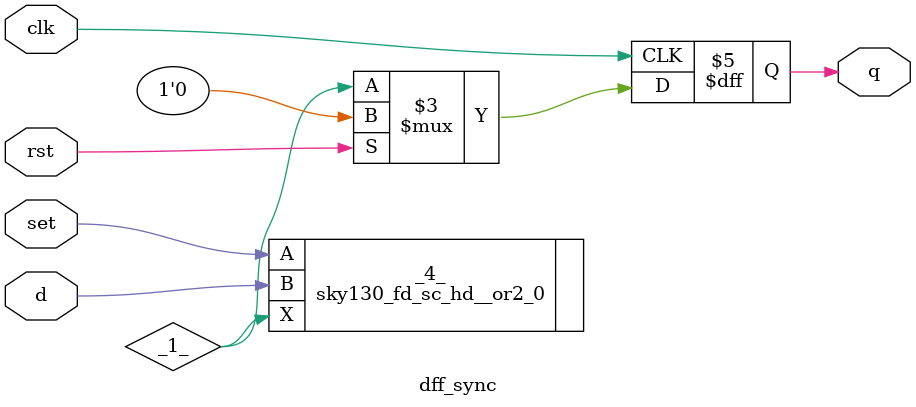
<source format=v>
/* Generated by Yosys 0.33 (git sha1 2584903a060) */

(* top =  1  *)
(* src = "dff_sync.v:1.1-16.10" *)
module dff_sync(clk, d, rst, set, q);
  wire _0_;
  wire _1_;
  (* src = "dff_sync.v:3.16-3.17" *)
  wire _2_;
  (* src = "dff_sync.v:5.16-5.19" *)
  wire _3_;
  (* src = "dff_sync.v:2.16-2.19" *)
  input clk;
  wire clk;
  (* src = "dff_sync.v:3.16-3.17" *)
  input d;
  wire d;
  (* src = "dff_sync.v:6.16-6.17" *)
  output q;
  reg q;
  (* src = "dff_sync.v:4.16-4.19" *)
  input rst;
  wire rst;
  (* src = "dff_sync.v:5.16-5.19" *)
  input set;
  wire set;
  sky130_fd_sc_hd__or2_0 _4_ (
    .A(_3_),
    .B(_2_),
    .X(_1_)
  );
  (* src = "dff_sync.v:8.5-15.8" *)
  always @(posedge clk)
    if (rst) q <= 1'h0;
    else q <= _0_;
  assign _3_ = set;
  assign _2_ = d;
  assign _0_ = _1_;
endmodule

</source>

########################################

| PROBLEM DETAILS |
Using the material above, set down every line exactly, but skip the pictures.

| TASK RESPONSE |
<source format=v>
/* Generated by Yosys 0.33 (git sha1 2584903a060) */

(* top =  1  *)
(* src = "dff_sync.v:1.1-16.10" *)
module dff_sync(clk, d, rst, set, q);
  wire _0_;
  wire _1_;
  (* src = "dff_sync.v:3.16-3.17" *)
  wire _2_;
  (* src = "dff_sync.v:5.16-5.19" *)
  wire _3_;
  (* src = "dff_sync.v:2.16-2.19" *)
  input clk;
  wire clk;
  (* src = "dff_sync.v:3.16-3.17" *)
  input d;
  wire d;
  (* src = "dff_sync.v:6.16-6.17" *)
  output q;
  reg q;
  (* src = "dff_sync.v:4.16-4.19" *)
  input rst;
  wire rst;
  (* src = "dff_sync.v:5.16-5.19" *)
  input set;
  wire set;
  sky130_fd_sc_hd__or2_0 _4_ (
    .A(_3_),
    .B(_2_),
    .X(_1_)
  );
  (* src = "dff_sync.v:8.5-15.8" *)
  always @(posedge clk)
    if (rst) q <= 1'h0;
    else q <= _0_;
  assign _3_ = set;
  assign _2_ = d;
  assign _0_ = _1_;
endmodule

</source>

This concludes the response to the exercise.